## DATA SECTION:

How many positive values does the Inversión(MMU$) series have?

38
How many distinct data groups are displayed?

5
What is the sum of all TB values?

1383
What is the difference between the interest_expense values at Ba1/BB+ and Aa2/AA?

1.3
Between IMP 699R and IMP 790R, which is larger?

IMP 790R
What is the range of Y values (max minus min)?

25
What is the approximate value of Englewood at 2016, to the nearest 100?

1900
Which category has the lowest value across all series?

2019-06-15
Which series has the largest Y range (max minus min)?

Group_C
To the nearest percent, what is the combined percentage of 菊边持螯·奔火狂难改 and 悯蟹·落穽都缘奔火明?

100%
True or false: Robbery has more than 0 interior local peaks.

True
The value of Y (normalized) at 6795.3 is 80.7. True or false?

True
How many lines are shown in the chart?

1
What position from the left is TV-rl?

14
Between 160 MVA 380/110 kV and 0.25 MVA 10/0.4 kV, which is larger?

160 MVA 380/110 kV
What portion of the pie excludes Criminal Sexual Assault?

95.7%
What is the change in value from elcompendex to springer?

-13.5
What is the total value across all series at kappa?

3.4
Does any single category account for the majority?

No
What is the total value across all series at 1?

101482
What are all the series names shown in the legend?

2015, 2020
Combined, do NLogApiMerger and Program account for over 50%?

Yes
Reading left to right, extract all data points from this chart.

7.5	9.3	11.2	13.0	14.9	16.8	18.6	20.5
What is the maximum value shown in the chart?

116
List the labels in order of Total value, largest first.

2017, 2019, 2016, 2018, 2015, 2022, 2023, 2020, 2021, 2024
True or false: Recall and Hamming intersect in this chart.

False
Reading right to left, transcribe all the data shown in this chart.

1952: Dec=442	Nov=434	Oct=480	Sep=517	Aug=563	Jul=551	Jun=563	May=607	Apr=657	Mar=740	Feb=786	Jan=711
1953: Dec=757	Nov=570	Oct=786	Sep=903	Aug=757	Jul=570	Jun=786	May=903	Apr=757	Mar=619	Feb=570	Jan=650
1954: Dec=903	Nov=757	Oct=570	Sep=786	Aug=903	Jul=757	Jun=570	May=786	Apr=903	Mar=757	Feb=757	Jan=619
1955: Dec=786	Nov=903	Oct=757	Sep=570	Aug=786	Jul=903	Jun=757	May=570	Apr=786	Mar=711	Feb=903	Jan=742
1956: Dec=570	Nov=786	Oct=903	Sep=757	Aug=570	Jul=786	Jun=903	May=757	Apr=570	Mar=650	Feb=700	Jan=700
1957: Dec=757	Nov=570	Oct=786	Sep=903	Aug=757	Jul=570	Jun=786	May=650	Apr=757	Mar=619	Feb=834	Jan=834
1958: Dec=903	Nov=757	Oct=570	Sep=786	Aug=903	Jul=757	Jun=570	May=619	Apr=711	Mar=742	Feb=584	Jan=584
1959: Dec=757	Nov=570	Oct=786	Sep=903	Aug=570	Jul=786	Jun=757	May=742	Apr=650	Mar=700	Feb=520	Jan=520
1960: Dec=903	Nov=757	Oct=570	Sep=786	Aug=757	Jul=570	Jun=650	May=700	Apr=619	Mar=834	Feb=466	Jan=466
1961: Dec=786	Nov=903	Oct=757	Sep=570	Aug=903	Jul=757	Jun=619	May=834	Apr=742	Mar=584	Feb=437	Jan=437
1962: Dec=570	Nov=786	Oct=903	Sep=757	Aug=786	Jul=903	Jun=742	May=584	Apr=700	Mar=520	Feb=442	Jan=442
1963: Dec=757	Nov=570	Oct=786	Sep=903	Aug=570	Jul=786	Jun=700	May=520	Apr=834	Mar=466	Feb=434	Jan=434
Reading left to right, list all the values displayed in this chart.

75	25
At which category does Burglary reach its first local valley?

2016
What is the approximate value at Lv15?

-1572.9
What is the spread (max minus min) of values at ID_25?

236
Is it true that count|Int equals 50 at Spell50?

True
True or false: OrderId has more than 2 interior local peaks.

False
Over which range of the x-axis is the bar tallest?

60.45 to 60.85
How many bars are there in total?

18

## TASK REQUIREMENTS:
Please copy out every item above word for word, keeping each line in its original order and form.

## REPLY TO THE EXERCISE:
How many positive values does the Inversión(MMU$) series have?

38
How many distinct data groups are displayed?

5
What is the sum of all TB values?

1383
What is the difference between the interest_expense values at Ba1/BB+ and Aa2/AA?

1.3
Between IMP 699R and IMP 790R, which is larger?

IMP 790R
What is the range of Y values (max minus min)?

25
What is the approximate value of Englewood at 2016, to the nearest 100?

1900
Which category has the lowest value across all series?

2019-06-15
Which series has the largest Y range (max minus min)?

Group_C
To the nearest percent, what is the combined percentage of 菊边持螯·奔火狂难改 and 悯蟹·落穽都缘奔火明?

100%
True or false: Robbery has more than 0 interior local peaks.

True
The value of Y (normalized) at 6795.3 is 80.7. True or false?

True
How many lines are shown in the chart?

1
What position from the left is TV-rl?

14
Between 160 MVA 380/110 kV and 0.25 MVA 10/0.4 kV, which is larger?

160 MVA 380/110 kV
What portion of the pie excludes Criminal Sexual Assault?

95.7%
What is the change in value from elcompendex to springer?

-13.5
What is the total value across all series at kappa?

3.4
Does any single category account for the majority?

No
What is the total value across all series at 1?

101482
What are all the series names shown in the legend?

2015, 2020
Combined, do NLogApiMerger and Program account for over 50%?

Yes
Reading left to right, extract all data points from this chart.

7.5	9.3	11.2	13.0	14.9	16.8	18.6	20.5
What is the maximum value shown in the chart?

116
List the labels in order of Total value, largest first.

2017, 2019, 2016, 2018, 2015, 2022, 2023, 2020, 2021, 2024
True or false: Recall and Hamming intersect in this chart.

False
Reading right to left, transcribe all the data shown in this chart.

1952: Dec=442	Nov=434	Oct=480	Sep=517	Aug=563	Jul=551	Jun=563	May=607	Apr=657	Mar=740	Feb=786	Jan=711
1953: Dec=757	Nov=570	Oct=786	Sep=903	Aug=757	Jul=570	Jun=786	May=903	Apr=757	Mar=619	Feb=570	Jan=650
1954: Dec=903	Nov=757	Oct=570	Sep=786	Aug=903	Jul=757	Jun=570	May=786	Apr=903	Mar=757	Feb=757	Jan=619
1955: Dec=786	Nov=903	Oct=757	Sep=570	Aug=786	Jul=903	Jun=757	May=570	Apr=786	Mar=711	Feb=903	Jan=742
1956: Dec=570	Nov=786	Oct=903	Sep=757	Aug=570	Jul=786	Jun=903	May=757	Apr=570	Mar=650	Feb=700	Jan=700
1957: Dec=757	Nov=570	Oct=786	Sep=903	Aug=757	Jul=570	Jun=786	May=650	Apr=757	Mar=619	Feb=834	Jan=834
1958: Dec=903	Nov=757	Oct=570	Sep=786	Aug=903	Jul=757	Jun=570	May=619	Apr=711	Mar=742	Feb=584	Jan=584
1959: Dec=757	Nov=570	Oct=786	Sep=903	Aug=570	Jul=786	Jun=757	May=742	Apr=650	Mar=700	Feb=520	Jan=520
1960: Dec=903	Nov=757	Oct=570	Sep=786	Aug=757	Jul=570	Jun=650	May=700	Apr=619	Mar=834	Feb=466	Jan=466
1961: Dec=786	Nov=903	Oct=757	Sep=570	Aug=903	Jul=757	Jun=619	May=834	Apr=742	Mar=584	Feb=437	Jan=437
1962: Dec=570	Nov=786	Oct=903	Sep=757	Aug=786	Jul=903	Jun=742	May=584	Apr=700	Mar=520	Feb=442	Jan=442
1963: Dec=757	Nov=570	Oct=786	Sep=903	Aug=570	Jul=786	Jun=700	May=520	Apr=834	Mar=466	Feb=434	Jan=434
Reading left to right, list all the values displayed in this chart.

75	25
At which category does Burglary reach its first local valley?

2016
What is the approximate value at Lv15?

-1572.9
What is the spread (max minus min) of values at ID_25?

236
Is it true that count|Int equals 50 at Spell50?

True
True or false: OrderId has more than 2 interior local peaks.

False
Over which range of the x-axis is the bar tallest?

60.45 to 60.85
How many bars are there in total?

18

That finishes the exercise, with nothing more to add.